PAGE EXCERPT
···

# Treatment Free and 2/3 year survival



## DaisyNJ (Aug 3, 2015)

I have come across handful of posts where claims of TF has been questioned if the hive survival is less than 3 years. 
Is there any scientific basis for such questioning ? Is there a thought that Varroa (for example) will only show its ugly head after certain number of years ? 
Or deceases like DMV take certain years to mature and take hold ? 

If any of this is true, are there parameters that can be switched around to reset the clock? Requeen, move the hive into new box, get rid of all old comb and let them build new from scratch etc ?

PS: You can see I am bored while waiting to get started on my first hive


----------



## Michael Bush (Aug 2, 2002)

Varroa tend to build up over time. The first year a package is installed is not usually when they die from Varroa. It is more likely the second year. I think they throw in the third because they are skeptics, which is fine. I've always been a skeptic.

Yes, you can reset the clock, so to speak. A brood break, splits etc. will set back the Varroa. But I think the object is to get to where it doesn't matter that much and you split because you want to split.


----------



## fatshark (Jun 17, 2009)

You can model this sort of thing. Randy Oliver (ScientificBeekeeping) has done it and there's a package (software!) called BEEhave that allows you to do this very nicely. Here are three replicate model colonies, each primed with ~20 mites at the start, none treated. Bee numbers (blue) are on the left axis, mite numbers on the right (red).









I've run the model with all the default settings. In this, the colony dies overwinter if bee numbers drop below 4000 - one colony 'dies' in the 4th winter, the other two in the fifth. But look at the mite numbers in the third year (~20,000) and the impact they have on the bee numbers. Even in the second summer mite numbers are unacceptably high. This illustrates the situation that MB describes.

Remember that these colonies were 'primed' with 20 mites each. If you start with more, you lose the colonies faster. This is a model, but it explains what happens without intervention.


----------



## Fusion_power (Jan 14, 2005)

That model is predicated on certain factors such as bees that are susceptible to varroa. The model will not always fit reality.


----------



## biggraham610 (Jun 26, 2013)

Fusion_power said:


> That model is predicated on certain factors such as bees that are susceptible to varroa. The model will not always fit reality.


X2. G


----------



## fatshark (Jun 17, 2009)

Fusion_Power and biggraham610 ... I agree. As I said, it's run at the defaults. But it does illustrate the response that Michael Bush gave to the original poster ... mite levels in an untreated colony build up to high levels over a 2-3 year period. Hence the justification for the 3 year period when questioning TF beekeeping.

···

DATASET EXTRACT
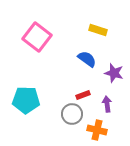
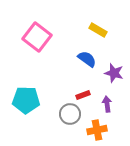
yellow rectangle: rotated 12 degrees clockwise
gray circle: moved 2 px left
orange cross: rotated 24 degrees counterclockwise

···

EXERCISE GOAL
Answer these questions about the beekeeping thread.
1. According to Michael Bush, in which year after a package is installed is a colony more likely to die from Varroa?
2. About how many mites was each model colony primed with at the start?
3. In the model run at default settings, below what number of bees does a colony die overwinter?
You can complete this exercise without the listing.

SOLUTION
1. The second year.
2. About 20 mites.
3. 4000 bees.